Ooma oomph
September 5th, 2007
The oomph is the sound of Ooma when it crashes…$400 for pseudo unlimited residential phone service for life? How do I hate this idea? Unattractive in the short term and unsustainable in the longterm.
Now, it does give me inspiration for a new startup idea that needs to happen: imagine a site where you wager how long it takes various web 2.0 startups to crash and burn. It’s kinda like being able to sell short on bad IPOs (Vonage, anyone?)
This is an abysmal idea. Of all the possible business models that might lend themselves to something like this, this is absolutely not one of them.
It reminds me of what some people tried to do with dialup back in the day, which had the same basic cost structure impediments. When I first got to Athens in August 1999, we bought dialup from a company called webCOMBO, which advertised unlimited dialup forever for a one-time $150 charge. And just resold Level3 managed modem from there.
It was nice for the six months before bankruptcy.
“Now, it does give me inspiration for a new startup idea that needs to happen: imagine a site where you wager how long it takes various web 2.0 startups to crash and burn.

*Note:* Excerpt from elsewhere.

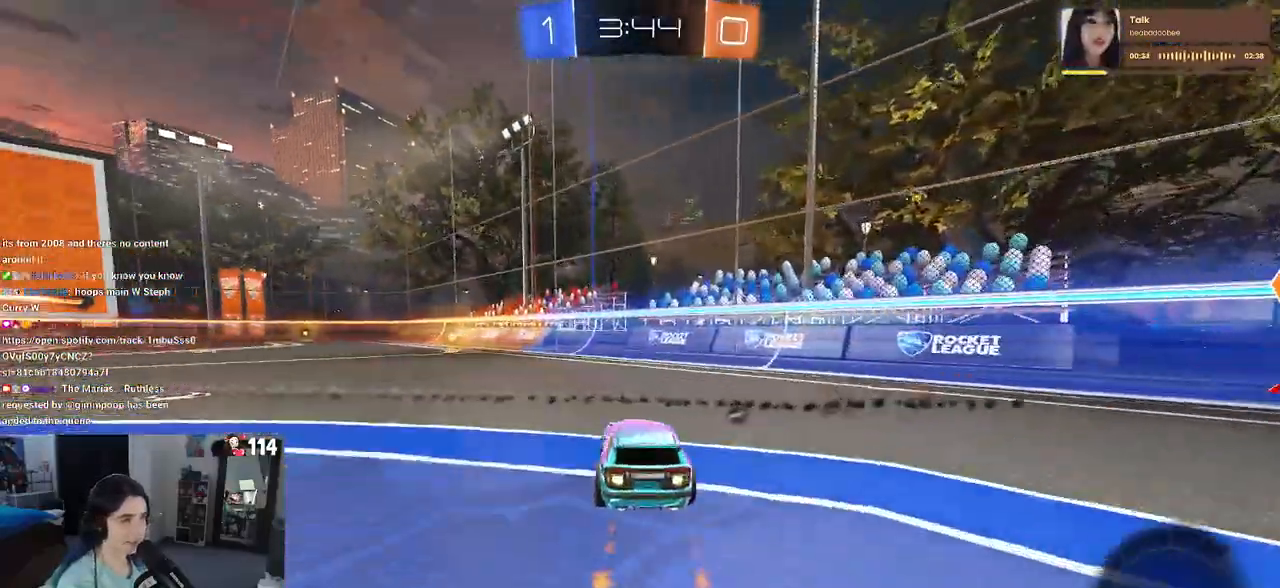
{"buttons": [], "left_stick": "left", "right_stick": "center", "events": [[117, "TRIANGLE", "up"], [300, "R1", "up"], [350, "left_stick", "left"]]}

It’s kinda like being able to sell short on bad IPOs (Vonage, anyone?)”
Could we pair that with our business model to cancel lunches? I think there’s a large cross-section of people who want to bootstrap ridiculous startups *and* cancel lunches on a regular basis.
We could even thank them for their business.
Clarification: This is an inside joke. We had some smug company startup execs cancel lunch on us a half hour before it was supposed to start, so ever since then we’ve been mulling over the idea of building a business model entirely based around canceling lunches and other species of appointment.